** Opening Source data block **
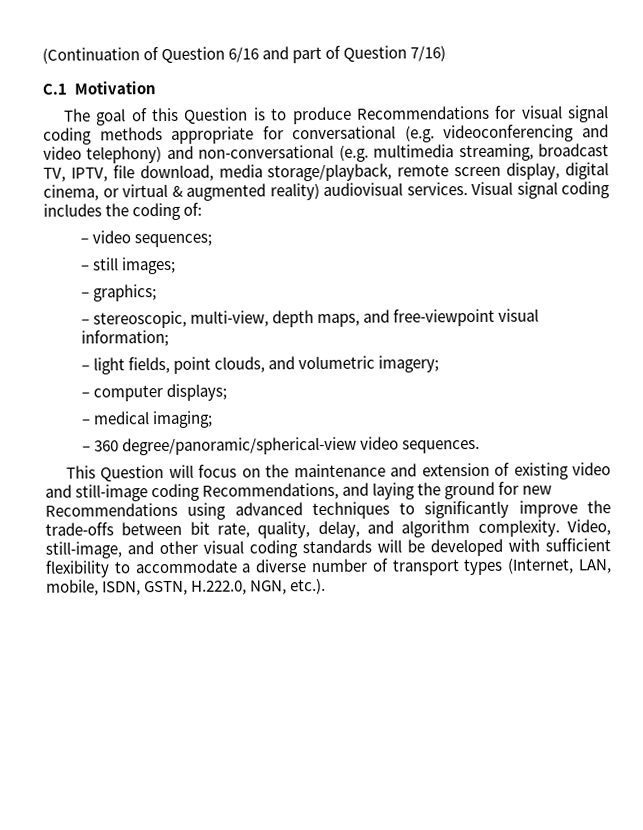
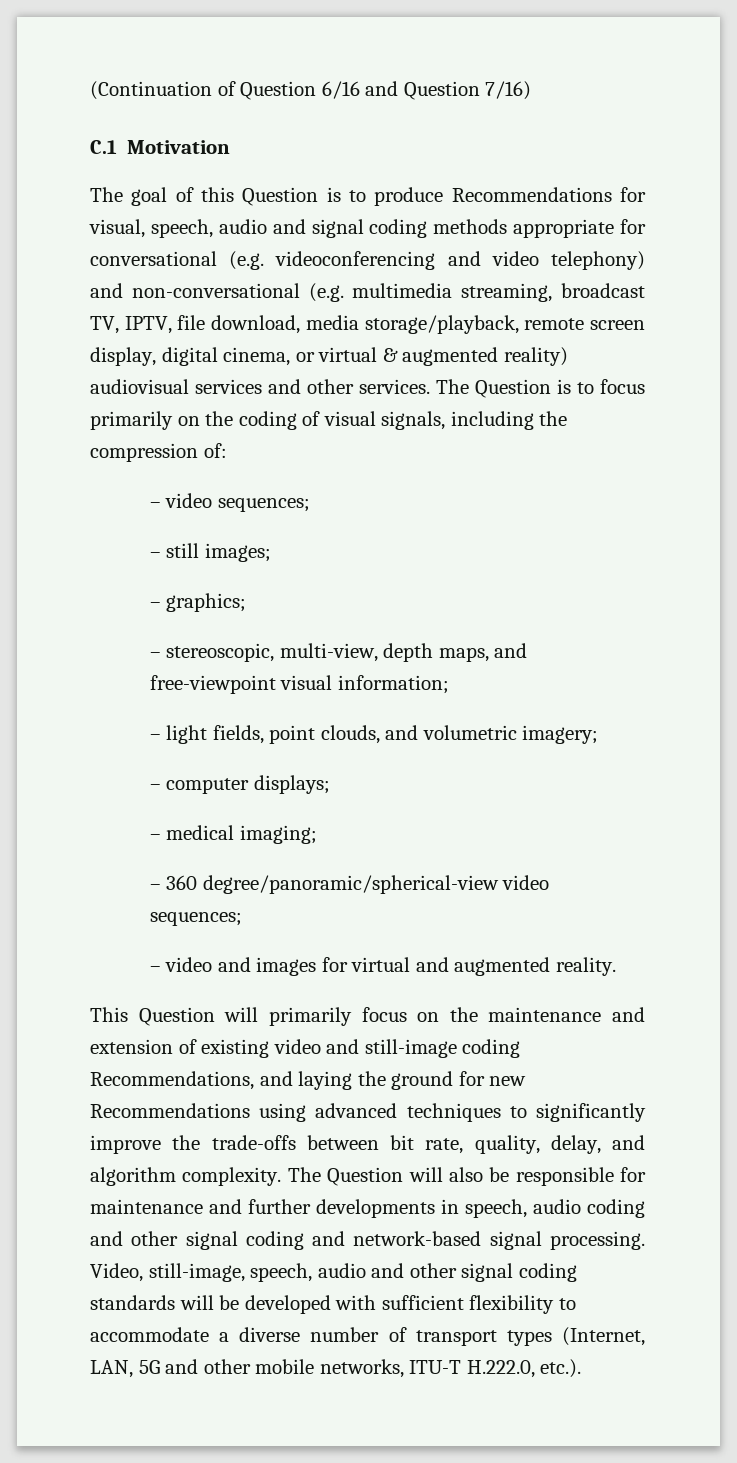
[292,45,342,64] part of -> (399, 88) none
[521,105,563,119] visual -> [89,219,306,238] visual, speech, audio and
[406,181,610,199] [43,202,182,221] services. Visual signal coding includes the coding -> [195,379,645,398] [90,411,568,430] [90,443,198,462] services and other services. The Question is to focus primarily on the coding of visual signals, including the compression
[401,439,480,454] sequences. -> [149,912,242,926] [149,957,616,976] sequences; // – video and images for virtual and augmented reality.
(194, 471) none -> [268,1007,352,1026] primarily
[567,519,612,536] [45,540,244,559] Video, still-image, and other visual -> [287,1167,646,1186] [90,1199,645,1218] [90,1231,645,1250] [90,1263,514,1282] The Question will also be responsible for maintenance and further developments in speech, audio coding and other signal coding and network-based signal processing. Video, still-image, speech, audio and other signal
[46,579,288,596] mobile, ISDN, GSTN, H.222.0, NGN, -> [138,1359,535,1378] 5G and other mobile networks, ITU-T H.222.0,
** Closing Source data block **
◆ What you are asked to do ◆
The reply should hold every line of the material above, unchanged, and no pictures.

◆ Solved problem ◆
[292,45,342,64] part of -> (399, 88) none
[521,105,563,119] visual -> [89,219,306,238] visual, speech, audio and
[406,181,610,199] [43,202,182,221] services. Visual signal coding includes the coding -> [195,379,645,398] [90,411,568,430] [90,443,198,462] services and other services. The Question is to focus primarily on the coding of visual signals, including the compression
[401,439,480,454] sequences. -> [149,912,242,926] [149,957,616,976] sequences; // – video and images for virtual and augmented reality.
(194, 471) none -> [268,1007,352,1026] primarily
[567,519,612,536] [45,540,244,559] Video, still-image, and other visual -> [287,1167,646,1186] [90,1199,645,1218] [90,1231,645,1250] [90,1263,514,1282] The Question will also be responsible for maintenance and further developments in speech, audio coding and other signal coding and network-based signal processing. Video, still-image, speech, audio and other signal
[46,579,288,596] mobile, ISDN, GSTN, H.222.0, NGN, -> [138,1359,535,1378] 5G and other mobile networks, ITU-T H.222.0,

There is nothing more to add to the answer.